■ **Exercise set**:
[1] Echo the Geminids article word for word, everything from "Breaking News" down to "the new moon.".
[2] Answer these questions from the Geminids article:
(a) With clear skies, how many meteors per hour are visible during peak activity?
(b) What hue do the Geminids often show?
(c) According to NASA, during which hours are the Geminids best viewed?

[[ Document passage open ]]

Breaking News
More () »

How to watch one of the best meteor showers of the year

Conditions are much more favorable this year for star seekers as the Geminids will peak a day after the new moon.

WASHINGTON — Stargazers this week will have a front-row ticket to one of the year's best and brightest celestial displays. 

The Geminids, an annual meteor shower that peaks during mid-December, is set to be most visible on Wednesday night into Thursday morning. 

During peak activity and with clear skies, up to 120 meteors per hour are visible. According to NASA, you may even see a meteor every minute.

This year, conditions are much more favorable for star seekers as the Geminids will peak a day after the new moon - leaving an ideal dark canvas for the starry event.

With little to no competition from the moon's light, the Geminids are expected to fill the night sky with colorful and bright streaks. 

Most meteors tend to appear colorless or white, but the Geminids often show a greenish hue, according to NASA. It's considered "one of the best and most reliable annual meteor showers," according to the space agency

How to watch the Geminids meteor shower?

The Geminids will be visible around the world and are best viewed during the night and predawn hours, NASA says.

As with all meteor showers, favorable weather conditions must be in play to garner the best view of the celestial display. Unlike last year, there will be little to no moonlight in the sky to interfere with the view of the Geminids.

[[ Document passage closed ]]
[[ Given data open ]]

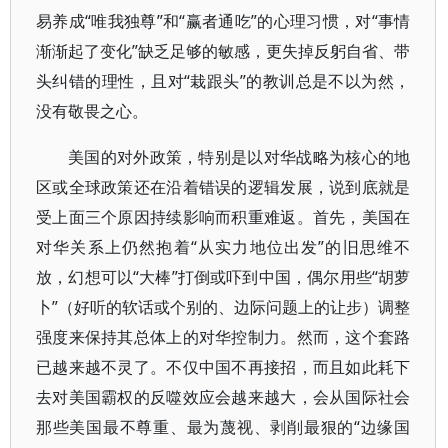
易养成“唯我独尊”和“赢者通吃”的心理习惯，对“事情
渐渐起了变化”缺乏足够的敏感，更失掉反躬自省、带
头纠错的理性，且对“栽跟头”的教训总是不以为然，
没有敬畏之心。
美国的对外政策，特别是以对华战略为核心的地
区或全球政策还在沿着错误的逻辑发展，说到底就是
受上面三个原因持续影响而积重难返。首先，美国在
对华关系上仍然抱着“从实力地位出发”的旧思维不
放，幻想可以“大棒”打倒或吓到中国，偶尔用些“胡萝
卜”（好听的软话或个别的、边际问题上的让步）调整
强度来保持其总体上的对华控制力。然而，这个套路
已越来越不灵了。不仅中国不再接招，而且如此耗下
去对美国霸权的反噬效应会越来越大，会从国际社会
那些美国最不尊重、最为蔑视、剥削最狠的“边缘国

[[ Given data closed ]]
[[ Given data open ]]

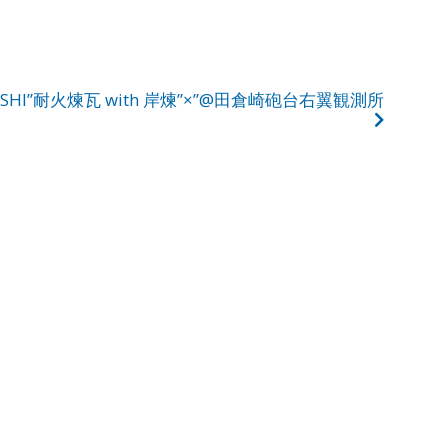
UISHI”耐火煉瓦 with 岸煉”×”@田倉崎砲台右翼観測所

[[ Given data closed ]]

■ **Answers for the exercise**:
[1]
Breaking News
More () »

How to watch one of the best meteor showers of the year

Conditions are much more favorable this year for star seekers as the Geminids will peak a day after the new moon.

[2]
(a) Up to 120
(b) A greenish hue
(c) During the night and predawn hours